I had a long talk with my friends Gwen & Vidya tonight. It was so nice to hear from them, especially Vidya as he's been in India twice in the last month so I haven't spoken with him since July. They are always encouraging and I value their input in all of these things. I feel much better about some of what's gone on today. So tonight I'm thankful for friends - I've had a number of messages today about what's happening and my boss was wonderful - he is concerned about me and as he said, he's selfish, he wants me at work, but he wants me well.

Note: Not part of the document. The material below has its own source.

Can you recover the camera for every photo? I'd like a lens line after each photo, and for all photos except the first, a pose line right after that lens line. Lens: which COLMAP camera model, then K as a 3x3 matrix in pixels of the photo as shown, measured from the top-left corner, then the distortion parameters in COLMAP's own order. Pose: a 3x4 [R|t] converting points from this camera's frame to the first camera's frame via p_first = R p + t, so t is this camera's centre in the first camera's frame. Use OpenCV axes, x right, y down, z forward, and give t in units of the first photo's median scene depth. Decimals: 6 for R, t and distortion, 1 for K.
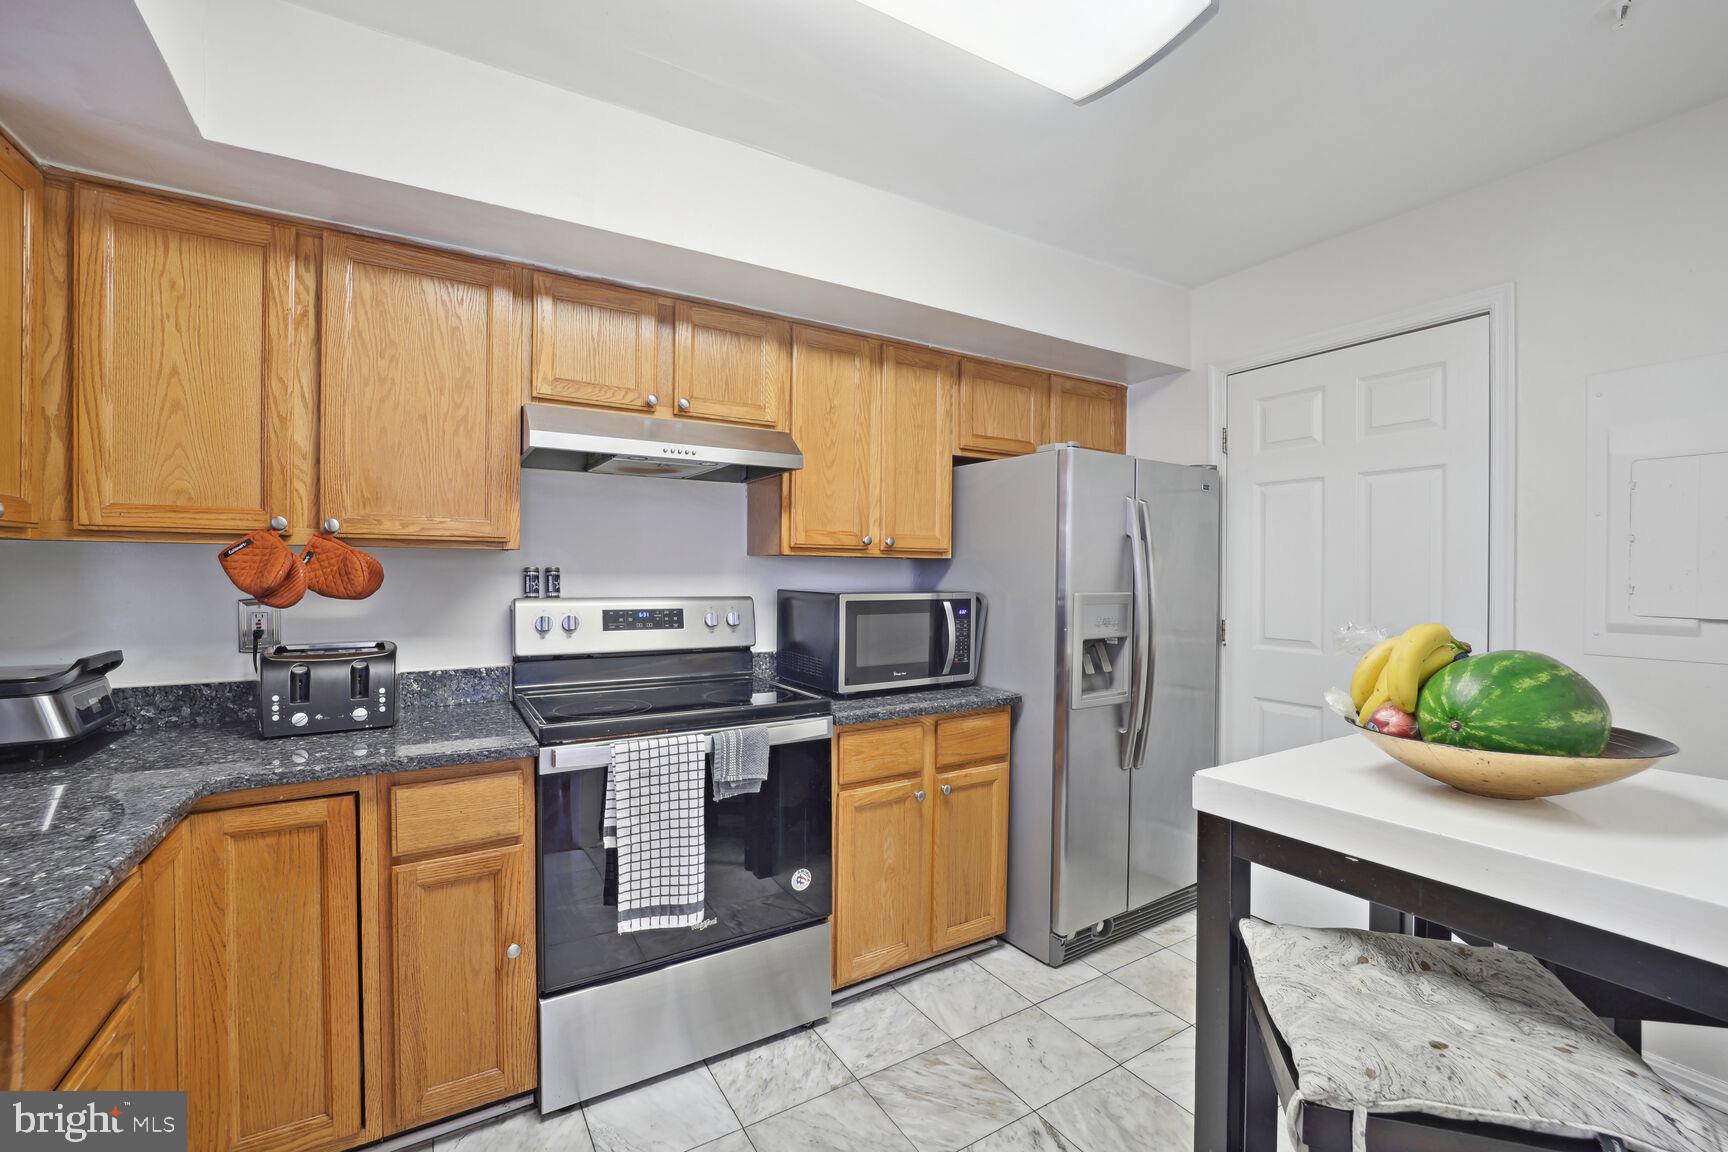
lens RADIAL K [[722.2, 0, 869.5], [0, 722.2, 573.3], [0, 0, 1]] dist [-0.002049, -0.000138]
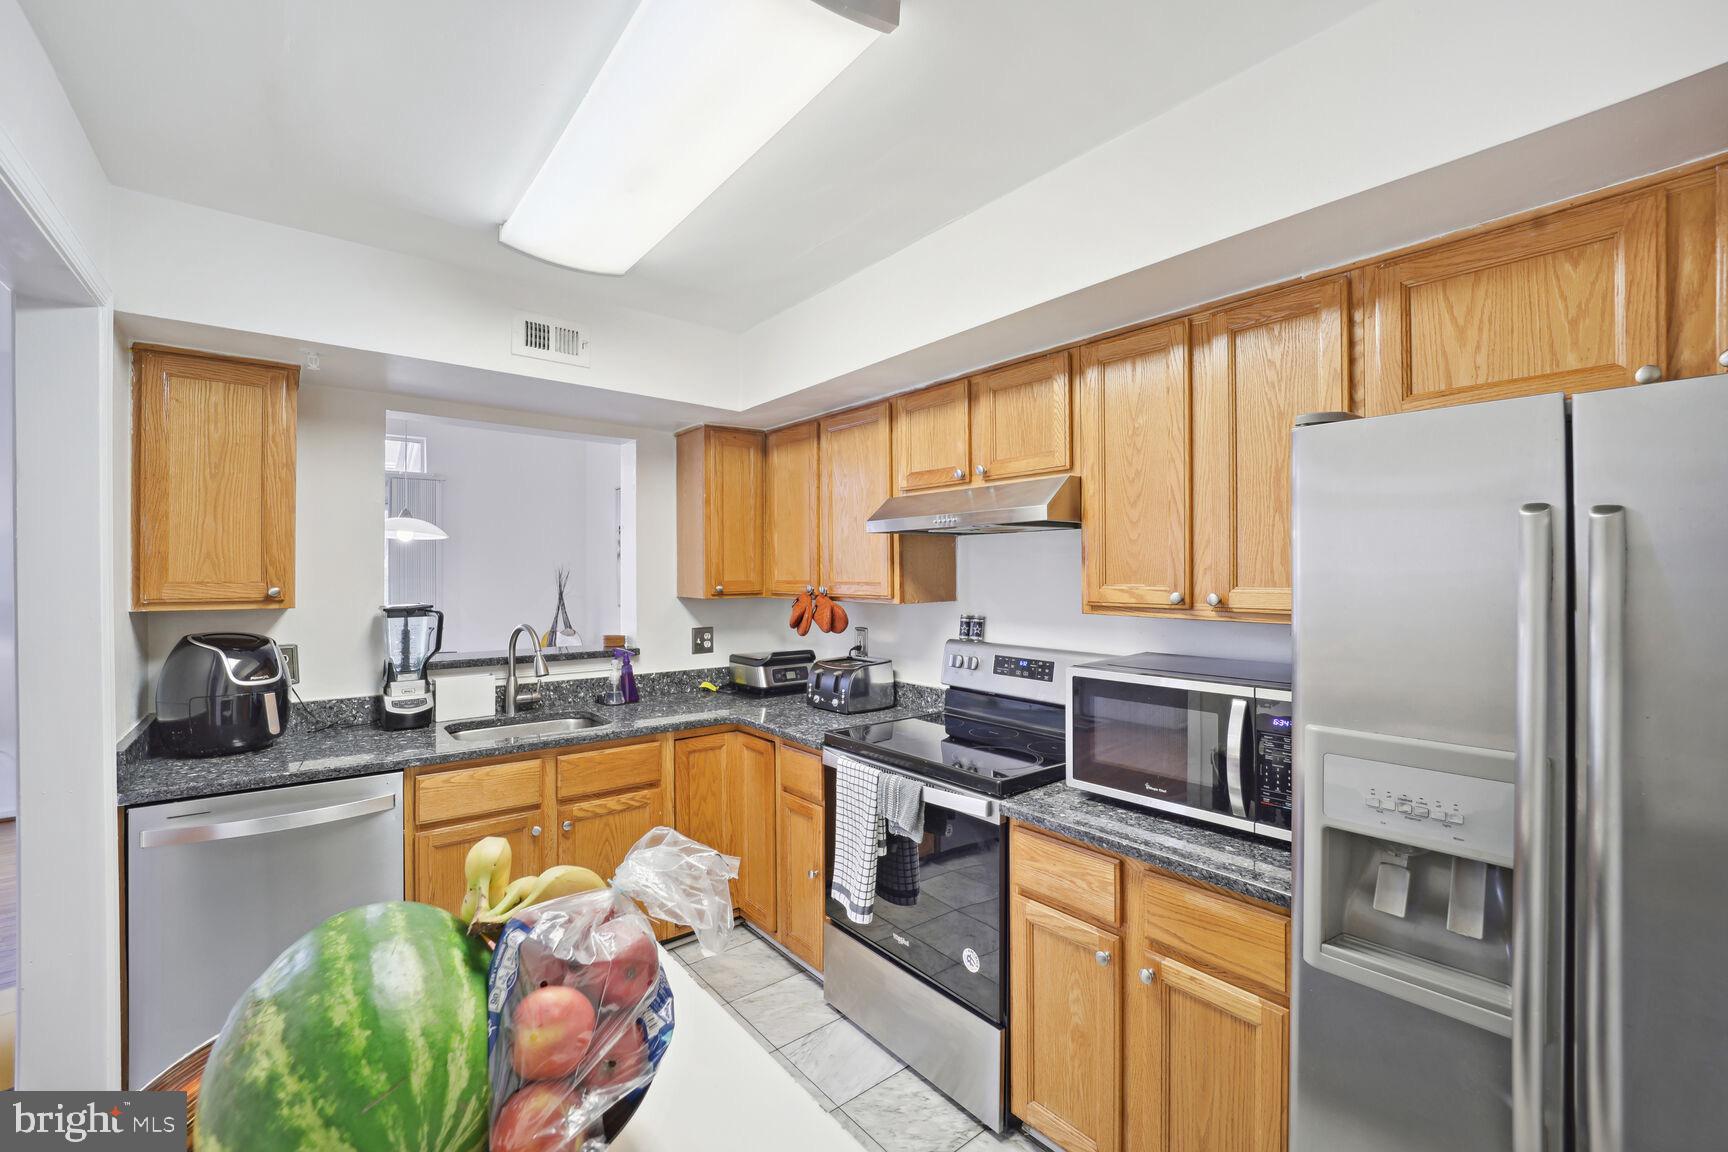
lens RADIAL K [[700.8, 0, 864.0], [0, 700.8, 576.0], [0, 0, 1]] dist [-0.017419, -0.000059]
pose [[0.152185, -0.006439, -0.988331, 0.742628], [-0.003414, 0.999969, -0.007041, -0.070456], [0.988346, 0.004446, 0.152158, 0.672142]]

He's not had someone off work before, so just to make sure everything is ok, he's letting our HR partner know my nursing visits have been upped. For now I'm going to leave them during the day except on days I have to be in the office early, but if the dressing proves easier to get done correctly, I'll consider switching some of the changes to at night.
Please pray that this second little wound fully heals in the next two weeks, and that the larger dressing will not require daily dressing changes or at least not for very long. Monica seems to think it may temporarily and then it will settle down. I sure hope so as dressings every 3 days (hopefully really only twice a week) sounds heavenly at this point!
Thanks for all your well wishes and prayers today.